**AIM OF THE TASK**
A complete answer lists every line of the entries below where the string "right" appears.

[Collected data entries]
• • • • • • •

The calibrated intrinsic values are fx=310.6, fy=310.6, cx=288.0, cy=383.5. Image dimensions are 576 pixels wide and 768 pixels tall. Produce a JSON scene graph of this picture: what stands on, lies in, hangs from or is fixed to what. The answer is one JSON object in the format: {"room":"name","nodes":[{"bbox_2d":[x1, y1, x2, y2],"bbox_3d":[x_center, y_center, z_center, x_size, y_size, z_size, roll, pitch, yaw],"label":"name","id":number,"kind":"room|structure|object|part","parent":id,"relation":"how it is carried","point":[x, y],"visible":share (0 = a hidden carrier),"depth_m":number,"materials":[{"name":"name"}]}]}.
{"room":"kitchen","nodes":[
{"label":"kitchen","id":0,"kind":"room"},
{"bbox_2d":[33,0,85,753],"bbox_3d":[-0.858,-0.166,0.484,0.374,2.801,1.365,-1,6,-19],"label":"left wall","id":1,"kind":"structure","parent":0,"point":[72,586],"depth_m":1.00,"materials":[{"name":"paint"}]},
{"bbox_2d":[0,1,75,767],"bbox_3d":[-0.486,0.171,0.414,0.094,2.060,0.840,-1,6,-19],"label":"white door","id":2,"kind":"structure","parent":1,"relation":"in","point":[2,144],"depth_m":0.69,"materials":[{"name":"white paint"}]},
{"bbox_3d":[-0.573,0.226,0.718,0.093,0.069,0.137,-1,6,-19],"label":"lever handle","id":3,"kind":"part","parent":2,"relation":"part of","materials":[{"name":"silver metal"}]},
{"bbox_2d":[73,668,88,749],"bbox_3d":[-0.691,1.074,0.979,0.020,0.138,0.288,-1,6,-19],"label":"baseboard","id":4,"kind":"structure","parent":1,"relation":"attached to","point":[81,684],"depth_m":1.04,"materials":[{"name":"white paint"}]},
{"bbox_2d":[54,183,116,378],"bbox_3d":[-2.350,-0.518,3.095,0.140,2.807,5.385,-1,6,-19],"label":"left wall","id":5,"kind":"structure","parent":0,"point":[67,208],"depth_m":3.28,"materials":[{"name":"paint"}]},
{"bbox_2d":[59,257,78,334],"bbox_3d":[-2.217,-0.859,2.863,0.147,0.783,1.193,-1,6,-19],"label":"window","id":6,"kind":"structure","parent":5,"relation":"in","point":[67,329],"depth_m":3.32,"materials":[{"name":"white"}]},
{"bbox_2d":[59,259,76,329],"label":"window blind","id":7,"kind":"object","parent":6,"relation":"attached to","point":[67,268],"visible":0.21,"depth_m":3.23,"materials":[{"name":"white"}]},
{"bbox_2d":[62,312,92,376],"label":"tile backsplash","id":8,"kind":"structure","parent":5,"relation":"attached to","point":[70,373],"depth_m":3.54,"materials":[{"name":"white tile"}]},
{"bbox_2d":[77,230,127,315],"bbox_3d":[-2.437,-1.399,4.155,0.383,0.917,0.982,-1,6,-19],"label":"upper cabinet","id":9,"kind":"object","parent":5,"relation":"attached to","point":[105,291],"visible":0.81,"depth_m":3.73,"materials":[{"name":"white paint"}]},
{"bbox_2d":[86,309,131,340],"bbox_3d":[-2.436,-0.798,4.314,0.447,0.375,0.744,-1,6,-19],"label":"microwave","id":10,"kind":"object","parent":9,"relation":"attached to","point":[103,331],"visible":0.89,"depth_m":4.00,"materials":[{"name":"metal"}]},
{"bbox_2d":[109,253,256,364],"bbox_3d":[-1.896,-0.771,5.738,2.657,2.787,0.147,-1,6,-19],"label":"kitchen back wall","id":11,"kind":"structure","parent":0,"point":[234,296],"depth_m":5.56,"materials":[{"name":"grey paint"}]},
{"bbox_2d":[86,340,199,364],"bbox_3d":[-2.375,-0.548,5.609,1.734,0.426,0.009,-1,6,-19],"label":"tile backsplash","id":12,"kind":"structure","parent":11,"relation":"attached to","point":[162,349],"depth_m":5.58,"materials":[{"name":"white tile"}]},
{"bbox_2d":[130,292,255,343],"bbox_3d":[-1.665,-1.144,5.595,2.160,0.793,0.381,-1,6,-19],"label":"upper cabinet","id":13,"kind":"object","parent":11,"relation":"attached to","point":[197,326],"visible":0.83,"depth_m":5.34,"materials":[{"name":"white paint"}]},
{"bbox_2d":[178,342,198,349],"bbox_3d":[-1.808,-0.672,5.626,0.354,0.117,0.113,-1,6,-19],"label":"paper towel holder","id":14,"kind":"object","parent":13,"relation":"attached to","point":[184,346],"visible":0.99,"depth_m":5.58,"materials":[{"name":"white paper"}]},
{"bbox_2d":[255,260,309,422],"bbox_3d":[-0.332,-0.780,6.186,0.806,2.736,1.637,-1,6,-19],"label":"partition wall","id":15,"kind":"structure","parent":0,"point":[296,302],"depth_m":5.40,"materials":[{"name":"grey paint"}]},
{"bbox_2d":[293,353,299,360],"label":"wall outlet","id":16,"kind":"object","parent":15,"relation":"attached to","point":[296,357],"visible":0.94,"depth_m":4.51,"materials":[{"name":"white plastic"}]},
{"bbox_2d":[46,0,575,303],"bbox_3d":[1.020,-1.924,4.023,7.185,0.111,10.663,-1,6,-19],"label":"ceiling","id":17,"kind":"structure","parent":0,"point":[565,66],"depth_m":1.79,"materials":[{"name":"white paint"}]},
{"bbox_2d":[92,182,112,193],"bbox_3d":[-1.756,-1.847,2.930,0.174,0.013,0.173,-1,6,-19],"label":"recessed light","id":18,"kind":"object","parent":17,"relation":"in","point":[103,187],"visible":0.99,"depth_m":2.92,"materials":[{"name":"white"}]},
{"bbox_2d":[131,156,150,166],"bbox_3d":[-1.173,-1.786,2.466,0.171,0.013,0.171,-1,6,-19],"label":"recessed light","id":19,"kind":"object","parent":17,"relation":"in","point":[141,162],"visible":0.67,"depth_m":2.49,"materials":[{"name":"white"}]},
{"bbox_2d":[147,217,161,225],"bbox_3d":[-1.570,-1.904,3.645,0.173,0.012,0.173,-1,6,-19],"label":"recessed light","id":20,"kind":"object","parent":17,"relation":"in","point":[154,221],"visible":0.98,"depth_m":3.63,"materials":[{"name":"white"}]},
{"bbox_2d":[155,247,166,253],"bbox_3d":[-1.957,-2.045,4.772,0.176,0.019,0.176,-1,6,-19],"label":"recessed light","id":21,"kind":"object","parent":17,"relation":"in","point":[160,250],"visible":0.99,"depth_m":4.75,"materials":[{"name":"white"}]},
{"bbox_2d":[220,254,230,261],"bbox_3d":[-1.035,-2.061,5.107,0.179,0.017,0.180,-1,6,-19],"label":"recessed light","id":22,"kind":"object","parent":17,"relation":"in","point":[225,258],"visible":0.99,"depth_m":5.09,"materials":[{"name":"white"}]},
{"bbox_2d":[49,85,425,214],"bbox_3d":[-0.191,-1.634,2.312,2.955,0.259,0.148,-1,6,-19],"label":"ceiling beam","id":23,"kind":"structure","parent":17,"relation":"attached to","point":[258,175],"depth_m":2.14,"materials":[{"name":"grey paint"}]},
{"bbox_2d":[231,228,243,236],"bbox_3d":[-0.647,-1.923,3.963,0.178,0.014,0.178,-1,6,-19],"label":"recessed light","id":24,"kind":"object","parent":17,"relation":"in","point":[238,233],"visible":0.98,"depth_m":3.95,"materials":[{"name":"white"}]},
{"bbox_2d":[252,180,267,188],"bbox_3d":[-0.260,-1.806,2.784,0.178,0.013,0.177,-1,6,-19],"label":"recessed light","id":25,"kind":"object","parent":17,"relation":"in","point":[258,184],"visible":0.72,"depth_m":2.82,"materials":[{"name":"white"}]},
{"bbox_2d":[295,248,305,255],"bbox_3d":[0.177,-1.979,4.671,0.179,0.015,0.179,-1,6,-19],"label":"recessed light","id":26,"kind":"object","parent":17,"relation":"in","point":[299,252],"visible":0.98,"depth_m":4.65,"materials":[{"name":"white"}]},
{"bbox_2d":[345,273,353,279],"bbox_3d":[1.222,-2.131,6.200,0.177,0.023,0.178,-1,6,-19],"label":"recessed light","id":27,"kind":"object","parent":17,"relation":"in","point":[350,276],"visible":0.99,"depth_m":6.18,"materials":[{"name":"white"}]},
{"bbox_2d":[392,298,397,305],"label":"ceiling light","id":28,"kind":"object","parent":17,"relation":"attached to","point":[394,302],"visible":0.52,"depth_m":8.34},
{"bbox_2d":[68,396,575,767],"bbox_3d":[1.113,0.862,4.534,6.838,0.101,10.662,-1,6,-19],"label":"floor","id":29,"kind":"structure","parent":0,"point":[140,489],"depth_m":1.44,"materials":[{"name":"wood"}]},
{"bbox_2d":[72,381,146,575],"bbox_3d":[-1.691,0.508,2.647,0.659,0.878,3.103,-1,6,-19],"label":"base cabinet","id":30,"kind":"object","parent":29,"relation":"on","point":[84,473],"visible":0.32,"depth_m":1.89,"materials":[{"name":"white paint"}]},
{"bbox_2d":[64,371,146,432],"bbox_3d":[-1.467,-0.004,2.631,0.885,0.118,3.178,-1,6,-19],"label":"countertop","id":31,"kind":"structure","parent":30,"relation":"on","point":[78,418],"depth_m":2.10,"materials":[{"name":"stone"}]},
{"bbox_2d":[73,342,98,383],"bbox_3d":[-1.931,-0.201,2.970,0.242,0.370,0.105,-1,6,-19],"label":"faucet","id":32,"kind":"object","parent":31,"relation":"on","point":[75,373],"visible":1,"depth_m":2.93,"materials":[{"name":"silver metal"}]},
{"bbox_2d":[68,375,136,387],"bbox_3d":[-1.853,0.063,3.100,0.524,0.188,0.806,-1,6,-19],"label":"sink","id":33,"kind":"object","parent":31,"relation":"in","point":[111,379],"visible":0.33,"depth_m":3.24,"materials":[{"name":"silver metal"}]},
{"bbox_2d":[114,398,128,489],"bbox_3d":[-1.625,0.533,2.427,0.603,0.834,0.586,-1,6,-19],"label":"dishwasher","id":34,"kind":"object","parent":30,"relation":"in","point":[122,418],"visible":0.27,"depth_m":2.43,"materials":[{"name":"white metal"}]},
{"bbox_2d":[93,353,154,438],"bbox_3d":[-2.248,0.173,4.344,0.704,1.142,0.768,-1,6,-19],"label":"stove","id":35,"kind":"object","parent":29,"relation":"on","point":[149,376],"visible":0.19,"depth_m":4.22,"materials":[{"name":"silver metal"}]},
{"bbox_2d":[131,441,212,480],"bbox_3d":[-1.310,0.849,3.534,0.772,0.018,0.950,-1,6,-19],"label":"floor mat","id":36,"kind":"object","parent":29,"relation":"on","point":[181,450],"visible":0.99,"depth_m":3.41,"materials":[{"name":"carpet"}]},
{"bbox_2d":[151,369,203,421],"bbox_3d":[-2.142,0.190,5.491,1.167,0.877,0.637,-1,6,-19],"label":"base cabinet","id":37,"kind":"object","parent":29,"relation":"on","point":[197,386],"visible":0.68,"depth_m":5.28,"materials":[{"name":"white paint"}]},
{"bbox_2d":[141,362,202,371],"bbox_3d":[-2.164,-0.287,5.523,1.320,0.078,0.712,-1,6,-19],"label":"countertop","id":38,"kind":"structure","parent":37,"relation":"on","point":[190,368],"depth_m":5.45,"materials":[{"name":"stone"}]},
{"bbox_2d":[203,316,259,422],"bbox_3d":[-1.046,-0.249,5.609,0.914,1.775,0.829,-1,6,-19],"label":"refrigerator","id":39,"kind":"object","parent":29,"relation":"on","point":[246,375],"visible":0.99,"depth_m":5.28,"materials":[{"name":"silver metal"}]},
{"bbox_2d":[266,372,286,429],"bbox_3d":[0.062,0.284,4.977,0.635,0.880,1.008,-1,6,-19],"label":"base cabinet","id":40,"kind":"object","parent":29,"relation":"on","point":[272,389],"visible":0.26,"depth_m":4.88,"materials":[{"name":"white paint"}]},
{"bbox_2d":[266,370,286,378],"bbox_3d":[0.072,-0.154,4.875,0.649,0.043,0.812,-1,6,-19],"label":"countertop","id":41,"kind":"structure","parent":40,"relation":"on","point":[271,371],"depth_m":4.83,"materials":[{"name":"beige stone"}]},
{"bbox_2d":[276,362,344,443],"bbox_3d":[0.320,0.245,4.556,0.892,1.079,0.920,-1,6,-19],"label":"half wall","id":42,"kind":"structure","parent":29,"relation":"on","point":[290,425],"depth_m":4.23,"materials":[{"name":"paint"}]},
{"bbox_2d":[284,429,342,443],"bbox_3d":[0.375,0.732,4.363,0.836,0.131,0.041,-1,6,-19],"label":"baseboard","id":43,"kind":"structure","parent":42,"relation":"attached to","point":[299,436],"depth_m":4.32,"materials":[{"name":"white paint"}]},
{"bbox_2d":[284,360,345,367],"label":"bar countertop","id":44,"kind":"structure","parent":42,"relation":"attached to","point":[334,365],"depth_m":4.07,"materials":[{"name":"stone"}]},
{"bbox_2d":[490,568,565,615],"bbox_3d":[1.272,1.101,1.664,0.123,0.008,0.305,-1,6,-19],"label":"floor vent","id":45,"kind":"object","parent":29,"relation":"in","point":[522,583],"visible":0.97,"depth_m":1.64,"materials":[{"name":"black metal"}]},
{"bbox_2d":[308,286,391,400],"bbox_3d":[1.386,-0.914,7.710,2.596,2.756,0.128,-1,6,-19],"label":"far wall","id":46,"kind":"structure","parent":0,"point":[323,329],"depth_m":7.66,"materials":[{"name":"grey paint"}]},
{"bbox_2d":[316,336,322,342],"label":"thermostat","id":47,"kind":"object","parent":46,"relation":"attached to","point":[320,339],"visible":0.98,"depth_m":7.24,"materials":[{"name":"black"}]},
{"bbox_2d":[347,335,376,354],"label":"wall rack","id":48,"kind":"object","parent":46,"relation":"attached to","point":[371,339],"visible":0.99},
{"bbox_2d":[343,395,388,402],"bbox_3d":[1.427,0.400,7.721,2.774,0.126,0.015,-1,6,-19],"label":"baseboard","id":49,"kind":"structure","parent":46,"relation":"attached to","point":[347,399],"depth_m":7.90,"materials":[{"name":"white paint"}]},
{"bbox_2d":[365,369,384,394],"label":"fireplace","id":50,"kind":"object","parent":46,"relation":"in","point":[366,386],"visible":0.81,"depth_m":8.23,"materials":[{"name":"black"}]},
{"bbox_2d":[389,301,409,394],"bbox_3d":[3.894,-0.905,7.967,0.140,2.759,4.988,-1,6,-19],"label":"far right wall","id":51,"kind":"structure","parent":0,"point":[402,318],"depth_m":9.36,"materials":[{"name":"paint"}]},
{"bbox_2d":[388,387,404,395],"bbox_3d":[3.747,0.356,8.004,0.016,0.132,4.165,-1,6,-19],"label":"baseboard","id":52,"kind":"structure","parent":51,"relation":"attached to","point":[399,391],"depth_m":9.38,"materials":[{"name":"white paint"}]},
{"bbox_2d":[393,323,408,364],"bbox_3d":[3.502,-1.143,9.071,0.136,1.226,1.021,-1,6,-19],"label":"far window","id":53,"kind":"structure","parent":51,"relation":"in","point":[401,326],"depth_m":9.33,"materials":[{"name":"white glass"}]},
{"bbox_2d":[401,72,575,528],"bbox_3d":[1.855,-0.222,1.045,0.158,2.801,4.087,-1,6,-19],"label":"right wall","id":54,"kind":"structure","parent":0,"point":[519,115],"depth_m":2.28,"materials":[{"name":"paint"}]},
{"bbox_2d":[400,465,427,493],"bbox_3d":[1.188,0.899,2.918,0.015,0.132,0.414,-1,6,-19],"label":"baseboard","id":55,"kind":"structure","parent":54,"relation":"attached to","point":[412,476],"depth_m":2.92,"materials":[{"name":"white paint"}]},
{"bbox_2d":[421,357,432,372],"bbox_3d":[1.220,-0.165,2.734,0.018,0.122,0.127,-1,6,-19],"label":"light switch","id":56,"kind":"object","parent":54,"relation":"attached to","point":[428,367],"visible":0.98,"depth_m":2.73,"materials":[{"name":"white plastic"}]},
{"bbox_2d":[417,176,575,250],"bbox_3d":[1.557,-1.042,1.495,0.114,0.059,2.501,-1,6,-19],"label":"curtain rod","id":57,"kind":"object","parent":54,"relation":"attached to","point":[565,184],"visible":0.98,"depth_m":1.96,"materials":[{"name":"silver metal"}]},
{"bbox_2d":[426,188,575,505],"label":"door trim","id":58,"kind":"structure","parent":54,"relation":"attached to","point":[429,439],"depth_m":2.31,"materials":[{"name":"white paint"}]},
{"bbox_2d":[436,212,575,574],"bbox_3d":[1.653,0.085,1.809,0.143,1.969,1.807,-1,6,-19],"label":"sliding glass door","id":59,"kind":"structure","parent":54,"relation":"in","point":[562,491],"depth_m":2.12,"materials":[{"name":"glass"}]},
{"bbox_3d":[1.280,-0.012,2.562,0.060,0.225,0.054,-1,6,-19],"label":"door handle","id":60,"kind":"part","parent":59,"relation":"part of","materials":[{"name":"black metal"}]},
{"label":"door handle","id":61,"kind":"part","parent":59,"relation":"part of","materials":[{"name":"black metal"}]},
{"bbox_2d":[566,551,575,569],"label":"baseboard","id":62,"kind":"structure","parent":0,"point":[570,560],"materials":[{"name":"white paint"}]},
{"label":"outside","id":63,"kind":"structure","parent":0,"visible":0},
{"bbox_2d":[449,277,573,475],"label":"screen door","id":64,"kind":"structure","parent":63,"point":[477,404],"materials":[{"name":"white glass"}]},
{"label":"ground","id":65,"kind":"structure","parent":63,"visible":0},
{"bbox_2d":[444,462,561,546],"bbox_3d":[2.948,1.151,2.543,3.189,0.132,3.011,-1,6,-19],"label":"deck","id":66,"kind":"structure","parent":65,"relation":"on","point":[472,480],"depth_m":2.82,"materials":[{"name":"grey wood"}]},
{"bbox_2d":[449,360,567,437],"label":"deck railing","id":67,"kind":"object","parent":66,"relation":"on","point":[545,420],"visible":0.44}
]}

• • • • • • •

**COMPLETED EXERCISE**
{"bbox_2d":[389,301,409,394],"bbox_3d":[3.894,-0.905,7.967,0.140,2.759,4.988,-1,6,-19],"label":"far right wall","id":51,"kind":"structure","parent":0,"point":[402,318],"depth_m":9.36,"materials":[{"name":"paint"}]},
{"bbox_2d":[401,72,575,528],"bbox_3d":[1.855,-0.222,1.045,0.158,2.801,4.087,-1,6,-19],"label":"right wall","id":54,"kind":"structure","parent":0,"point":[519,115],"depth_m":2.28,"materials":[{"name":"paint"}]},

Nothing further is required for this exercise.